Deemed loan relationships: shares with guaranteed returns: non-qualifying shares: the redemption return condition
This guidance applies to companies that hold shares up to 21 April 2009
CTA09/S529 sets out the redemption return condition for S526. This caters for certain cases where a share is designed to produce an interest-like return. The return can be in any form (other than purely increases in value catered for by CTA09/S527), but is most likely to be fixed rate dividends on redeemable preference shares. But because such shares are commonly used for genuine commercial financing arrangements not involving tax avoidance, the redemption return condition has a number of filters described at CFM45210.
CTA09/S529 provides that the redemption return condition is that the share is:
- designed to produce a return which equates, in substance, to the return on an investment of money at a commercial rate of interest (see CFM45090), and
- not an excepted share (see CFM45210).
For these purposes, a share is regarded as redeemable only if it is redeemable as a result of its terms of issue, or by virtue of any collateral agreements, arrangements or understandings, which
- require redemption,
- entitle the holder to require redemption, or
- entitle the issuer to redeem.
In other words, there have to be specific terms or agreements under which the shares can or will be redeemed.
Company A wishes to invest spare cash and unconnected company B wishes to borrow money for a period of one year. As company B has tax losses, it does not need the tax relief available for paying interest on its borrowings, and so the two companies agree to share the benefit of B’s tax losses to mutual benefit. Instead of company A simply lending its cash to company B at, say 5%, they agree that company A will subscribe for fixed rate preference shares which will redeem in a year’s time. The dividends are fixed at 4.5%, reflecting the fact that company A will not be taxed on the dividends because of ICTA88/S208 (thus sharing the tax advantage with company B). Effectively, the two companies are sharing the benefit of company B’s losses.
Company A will be holding the shares for an unallowable purpose, since it is seeking a tax advantage in the form of non-taxable income, so the shares are not ‘excepted shares’. Therefore S529 will apply to treat the shares as a creditor loan relationship in the hands of company A. The result is that Company A will be effectively taxed on the 4.5% ‘interest’ it earns on the cash it invested in the shares.
Company B will not be affected by S526.
Extended definition of redeemable - 22 March 2006
FA 2006 extended the definition of redeemable.
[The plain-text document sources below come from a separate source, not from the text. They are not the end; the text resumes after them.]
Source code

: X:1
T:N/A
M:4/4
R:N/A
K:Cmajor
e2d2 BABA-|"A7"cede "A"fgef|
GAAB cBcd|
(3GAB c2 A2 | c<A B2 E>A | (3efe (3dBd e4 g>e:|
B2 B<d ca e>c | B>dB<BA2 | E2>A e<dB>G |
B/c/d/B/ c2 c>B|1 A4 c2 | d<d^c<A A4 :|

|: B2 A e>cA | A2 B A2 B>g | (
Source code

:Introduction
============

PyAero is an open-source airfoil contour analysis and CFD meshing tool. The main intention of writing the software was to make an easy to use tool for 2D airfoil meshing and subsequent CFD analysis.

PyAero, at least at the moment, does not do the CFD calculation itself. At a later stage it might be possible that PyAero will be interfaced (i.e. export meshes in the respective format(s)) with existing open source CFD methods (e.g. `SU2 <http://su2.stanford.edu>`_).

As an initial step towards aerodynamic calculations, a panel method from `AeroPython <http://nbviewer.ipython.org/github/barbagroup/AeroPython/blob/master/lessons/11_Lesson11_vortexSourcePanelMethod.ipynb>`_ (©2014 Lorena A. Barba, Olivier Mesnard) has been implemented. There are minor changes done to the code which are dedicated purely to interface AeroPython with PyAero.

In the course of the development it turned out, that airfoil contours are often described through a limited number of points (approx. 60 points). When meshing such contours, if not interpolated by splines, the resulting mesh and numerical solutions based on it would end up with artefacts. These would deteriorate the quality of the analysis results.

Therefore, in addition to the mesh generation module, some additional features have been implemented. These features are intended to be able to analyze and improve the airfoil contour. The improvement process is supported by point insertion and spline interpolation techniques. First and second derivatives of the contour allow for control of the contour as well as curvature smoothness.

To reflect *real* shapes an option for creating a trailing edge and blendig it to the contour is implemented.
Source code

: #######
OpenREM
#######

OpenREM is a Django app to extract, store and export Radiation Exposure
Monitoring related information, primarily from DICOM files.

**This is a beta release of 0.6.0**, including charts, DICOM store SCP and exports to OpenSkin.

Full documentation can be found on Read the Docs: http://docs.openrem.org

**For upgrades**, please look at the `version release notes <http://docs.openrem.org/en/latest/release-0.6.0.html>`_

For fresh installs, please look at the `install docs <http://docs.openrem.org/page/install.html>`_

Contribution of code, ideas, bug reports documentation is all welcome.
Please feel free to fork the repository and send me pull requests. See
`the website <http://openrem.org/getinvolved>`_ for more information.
A share is also redeemable where there are arrangements which will or might entitle the investing company to qualifying redemption amounts.
This extension has effect in relation to shares held by a company on or after 12 May 2006 in any case where the share is redeemable for the purposes of CTA09/S529 as a result of any of the arrangements mentioned above and the arrangements were entered into after the company acquired the shares. However, in relation to accounting periods beginning before 12 May 2006, the amounts to be brought into account for loan relationship purposes as a result of this amendment are limited to those amounts that relate to any time on or after that date.
In any other case, the FA 2006 amendment has effect in relation to shares held by a company on or after 22 March 2006. However, in relation to accounting periods beginning before 22 March 2006, the amounts to be brought into account for loan relationships purposes as a result of this amendment are limited to those amounts that relate to any time on or after that date.
S529(7) provides that ‘arrangements’ include any agreement or understanding regardless of whether they are legally enforceable or form part of the terms of issue of the share. ‘Qualifying redemption amounts’ are defined as amounts which, when taken together, are the same, or are substantially the same, as an amount that might be payable on the redemption of the share.
Extended definition of redeemable - 12 March 2008
FA 2008 further extended the definition of redeemable. From that date a share will be treated as redeemable if it is reasonable to assume that the investing company will or might become entitled to qualifying redemption amounts, even if it is not certain that the company is party to any arrangements that will give rise to an entitlement to such amounts.
This is intended to catch cases where although there is no paper trail evidencing the intention that the investing company will divest itself of the shares or liquidate the company, it is obvious that the company can do this at any time so as to recoup its initial investment.
It does not catch every case where an investing company holds shares. It must, as a minimum condition, be reasonable to assume that in the future the share will or might be sold or liquidated by the investing company. There may be regulatory reasons why the shares held by a company could not be sold, or the company in which the investing company holds the shares may carry on activities that form part of the core activities of the group such that it is unreasonable to assume that the shares could be sold without a wider disposal of those core activities by higher tier shareholders.
Designed to produce a return
In order for CTA09/S529 to apply, the share must be designed to produce a return which equates, in substance, to the return on an investment of money at a commercial rate of interest. Thus contingent returns cannot be caught. As with the increasing value condition, the redemption return condition will not apply to ordinary shares issued by genuine trading companies (including normal commercial finance leasing companies) because if there are a variety of transactions with receipts and expenses of differing amounts (and tax allowances which affect the overall commercial return) it is only going to be by chance that the value of the shares increases in an interest-like way.